In the wrong hands, new technologies could be used to undermine nations' "collective security", for example, said Dr Ng, who was speaking at the summit's opening ceremony.

For instance, terrorists and their networks are already using encrypted applications to orchestrate terrorist plots, or conduct surveillance through drones, which can also be used to deliver improvised explosive devices, said Dr Ng.

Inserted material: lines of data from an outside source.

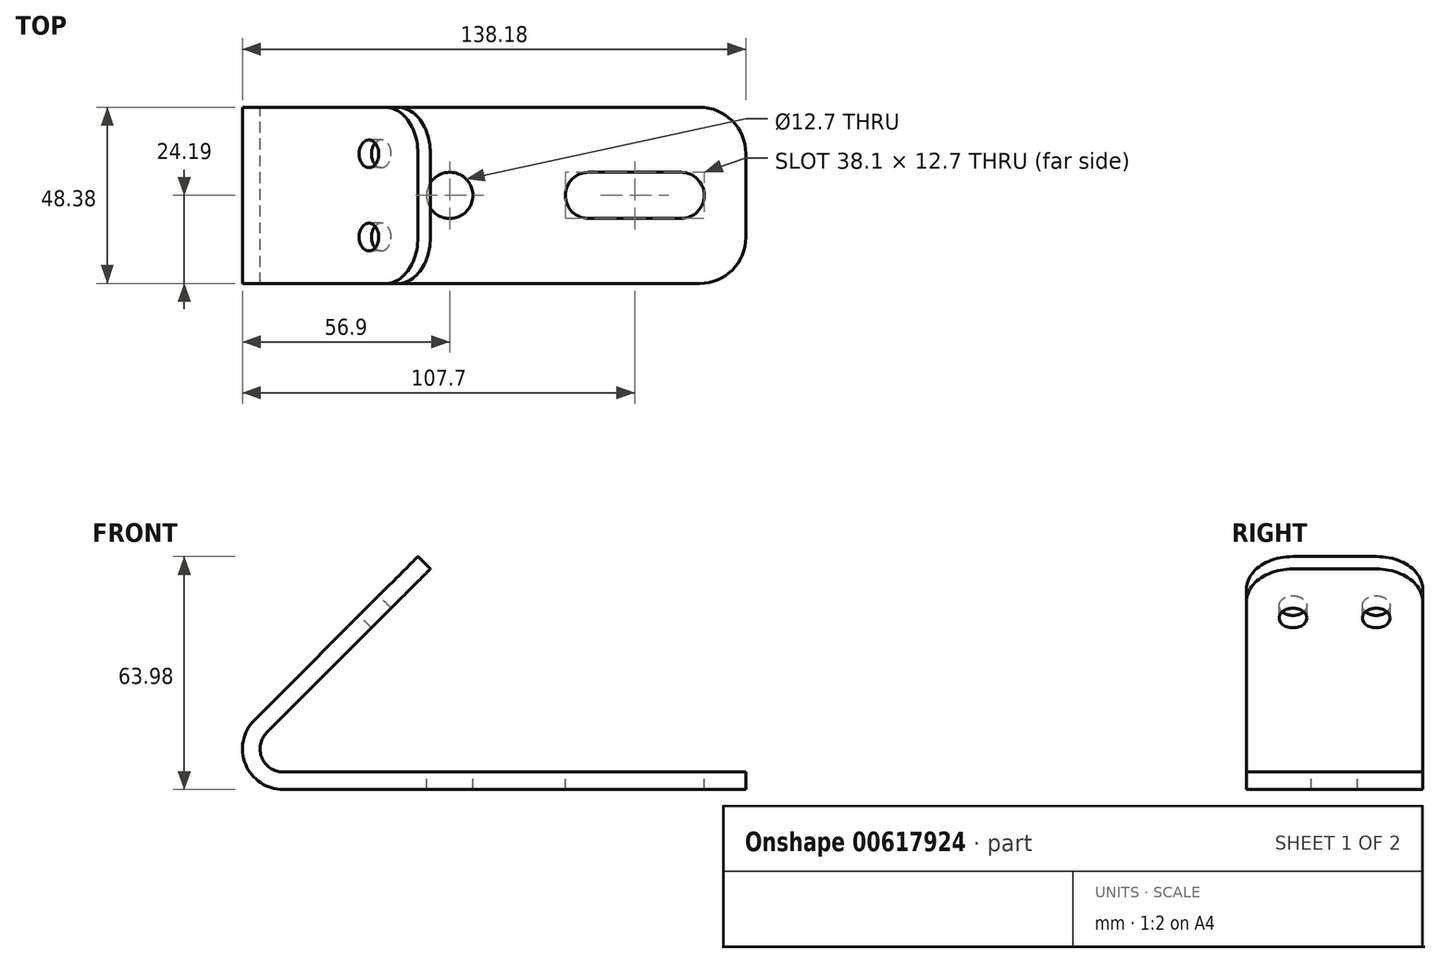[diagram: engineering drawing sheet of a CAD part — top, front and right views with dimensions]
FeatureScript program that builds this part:
annotation { "Feature Type Name" : "Feature", "Feature Type Description" : "" }
export const myFeature = defineFeature(function(context is Context, id is Id, definition is map)
    precondition{}
    {
        {
            var Q0;
            Q0=qCreatedBy(makeId("Front.planeOp"),FACE);
            var sketch = newSketch(context, id + "F0", { "sketchPlane" : qUnion([Q0])});
            skLineSegment(sketch, "E0", {"start": v(-8.72, 63.98) * mm, "end": v(-53.62, 19.08) * mm});
            skLineSegment(sketch, "E1", {"start": v(-45.72, 0) * mm, "end": v(81.28, 0) * mm});
            skLineSegment(sketch, "E2", {"start": v(81.28, 0) * mm, "end": v(81.28, 4.83) * mm});
            skLineSegment(sketch, "E3", {"start": v(81.28, 4.83) * mm, "end": v(-45.72, 4.83) * mm});
            skLineSegment(sketch, "E4", {"start": v(-5.3, 60.57) * mm, "end": v(-8.72, 63.98) * mm});
            skPoint(sketch, "E5.visualSharp", {"position": v(-72.7, 0) * mm});
            skArc(sketch, "E5.filletArc", {"start": v(-53.62, 19.08) * mm, "mid": v(-56.05, 6.9) * mm, "end": v(-45.72, 0) * mm});
            skArc(sketch, "E6", {"start": v(-50.21, 15.67) * mm, "mid": v(-51.59, 8.75) * mm, "end": v(-45.72, 4.83) * mm});
            skLineSegment(sketch, "E7.trimOffspring", {"start": v(-50.21, 15.67) * mm, "end": v(-5.3, 60.57) * mm});
            skSolve(sketch);
        }
        {
            var Q0;
            Q0=qSketchRegion(id+"F0",true);
            extrude(context, id + "F1", {"entities" : qUnion([Q0]), "endBound" : BoundingType.SYMMETRIC, "depth" : 48.4 * mm});
        }
        {
            var Q0;
            Q0=makeQuery(id+"F1.opExtrude","SWEPT_FACE",FACE,{"disambiguationData":[OSD([sQuery(id+"F0.wireOp",EDGE,"E0")])]});
            var sketch = newSketch(context, id + "F2", { "sketchPlane" : qUnion([Q0])});
            skCircle(sketch, "E8", {"center": v(-11.43, 20.02) * mm, "radius": 3.81 * mm});
            skCircle(sketch, "E9", {"center": v(11.43, 20.02) * mm, "radius": 3.81 * mm});
            skSolve(sketch);
        }
        {
            var Q0;
            Q0=qSketchRegion(id+"F2",true);
            var Q1;
            Q1=makeQuery(id+"F1.opExtrude","SWEPT_FACE",FACE,{"disambiguationData":[OSD([sQuery(id+"F0.wireOp",EDGE,"E7.trimOffspring")])]});
            extrude(context, id + "F3", {"entities" : qUnion([Q0]), "operationType" : NewBodyOperationType.REMOVE, "endBound" : BoundingType.UP_TO_SURFACE, "oppositeDirection" : true, "endBoundEntityFace" : qUnion([Q1]), "depth" : 25.4 * mm});
        }
        {
            var Q0;
            Q0=makeQuery(id+"F1.opExtrude","SWEPT_FACE",FACE,{"disambiguationData":[OSD([sQuery(id+"F0.wireOp",EDGE,"E3")])]});
            var sketch = newSketch(context, id + "F4", { "sketchPlane" : qUnion([Q0])});
            skCircle(sketch, "E10", {"center": v(0, 0) * mm, "radius": 6.35 * mm});
            skArc(sketch, "E11", {"start": v(38.1, 6.35) * mm, "mid": v(31.75, 0) * mm, "end": v(38.1, -6.35) * mm});
            skArc(sketch, "E12", {"start": v(63.5, -6.35) * mm, "mid": v(69.85, 0) * mm, "end": v(63.5, 6.35) * mm});
            skLineSegment(sketch, "E13", {"start": v(38.1, -6.35) * mm, "end": v(63.5, -6.35) * mm});
            skLineSegment(sketch, "E14", {"start": v(63.5, 6.35) * mm, "end": v(38.1, 6.35) * mm});
            skSolve(sketch);
        }
        {
            var Q0;
            Q0=qSketchRegion(id+"F4",true);
            extrude(context, id + "F5", {"entities" : qUnion([Q0]), "operationType" : NewBodyOperationType.REMOVE, "endBound" : BoundingType.UP_TO_NEXT, "oppositeDirection" : true, "depth" : 25.4 * mm});
        }
        {
            var Q0;
            Q0=makeQuery(id+"F1.opExtrude","CAP_EDGE",EDGE,{"disambiguationData":[OSD([sQuery(id+"F0.wireOp",EDGE,"E4")])],"isStart":false});
            var Q1;
            Q1=makeQuery(id+"F1.opExtrude","CAP_EDGE",EDGE,{"disambiguationData":[OSD([sQuery(id+"F0.wireOp",EDGE,"E4")])],"isStart":true});
            var Q2;
            Q2=makeQuery(id+"F1.opExtrude","CAP_EDGE",EDGE,{"disambiguationData":[OSD([sQuery(id+"F0.wireOp",EDGE,"E2")])],"isStart":true});
            var Q3;
            Q3=makeQuery(id+"F1.opExtrude","CAP_EDGE",EDGE,{"disambiguationData":[OSD([sQuery(id+"F0.wireOp",EDGE,"E2")])],"isStart":false});
            fillet(context, id + "F6", {"entities" : qUnion([Q0, Q1, Q2, Q3]), "radius" : 12.7 * mm, "tangentPropagation" : true, "allowEdgeOverflow" : false});
        }
    });
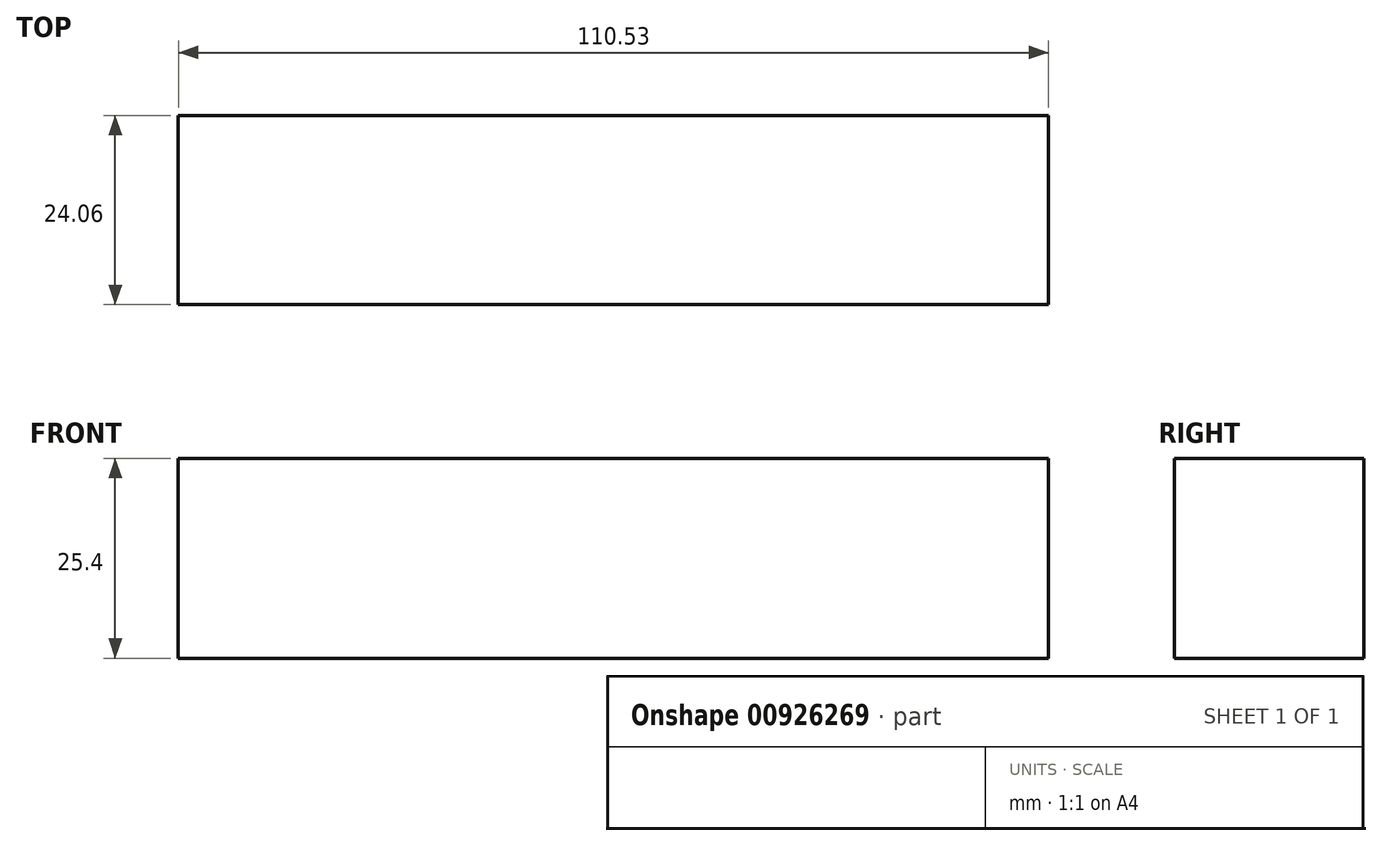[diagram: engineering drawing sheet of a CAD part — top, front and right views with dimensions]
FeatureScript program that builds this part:
annotation { "Feature Type Name" : "Feature", "Feature Type Description" : "" }
export const myFeature = defineFeature(function(context is Context, id is Id, definition is map)
    precondition{}
    {
        {
            var Q0;
            Q0=qCreatedBy(makeId("Top.planeOp"),FACE);
            var sketch = newSketch(context, id + "F0", { "sketchPlane" : qUnion([Q0])});
            skLineSegment(sketch, "E0.bottom", {"start": v(0, 0) * mm, "end": v(0, 0) * mm});
            skLineSegment(sketch, "E0.top", {"start": v(0, -3.27) * mm, "end": v(0, -3.27) * mm});
            skLineSegment(sketch, "E0.left", {"start": v(0, 0) * mm, "end": v(0, -3.27) * mm});
            skLineSegment(sketch, "E0.right", {"start": v(0, 0) * mm, "end": v(0, -3.27) * mm});
            skLineSegment(sketch, "E1.bottom", {"start": v(0, 0) * mm, "end": v(-110.53, 0) * mm});
            skLineSegment(sketch, "E1.top", {"start": v(0, 24.06) * mm, "end": v(-110.53, 24.06) * mm});
            skLineSegment(sketch, "E1.left", {"start": v(0, 0) * mm, "end": v(0, 24.06) * mm});
            skLineSegment(sketch, "E1.right", {"start": v(-110.53, 0) * mm, "end": v(-110.53, 24.06) * mm});
            skSolve(sketch);
        }
        {
            var Q0;
            Q0 = qSketchRegion(id + "F0", true);
            extrude(context, id + "F1", {"entities" : qUnion([Q0]), "depth" : 25.4 * mm, "offsetDistance" : 25.4 * mm});
        }
    });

Among other things, he also cited the potential of artificial intelligence and the ethical implications of machines replacing human decision-making.

Meanwhile, on the sidelines of the summit on Wednesday, Singapore and the United Kingdom renewed for the next decade a memorandum of understanding (MOU) — inked in 1998 — on co-operative defence research, Singapore's Defence Ministry (Mindef) said.

Under the renewed agreement, Singapore will continue its tie-up with the UK's Defence Ministry in research and technological development, as well as testing defence-related technologies.

The two sides will also look to deepen their collaboration in logistics management, maritime autonomy and counter-terrorism, Mindef said.

Singapore's chief defence scientist Quek Gim Pew and Professor Hugh Durrant-Whyte — chief scientific adviser to the UK's Defence Ministry — signed the renewed MOU. This was witnessed by Mr Neo Kian Hong, Singapore's permanent secretary for defence development, and British high commissioner to Singapore Scott Wightman.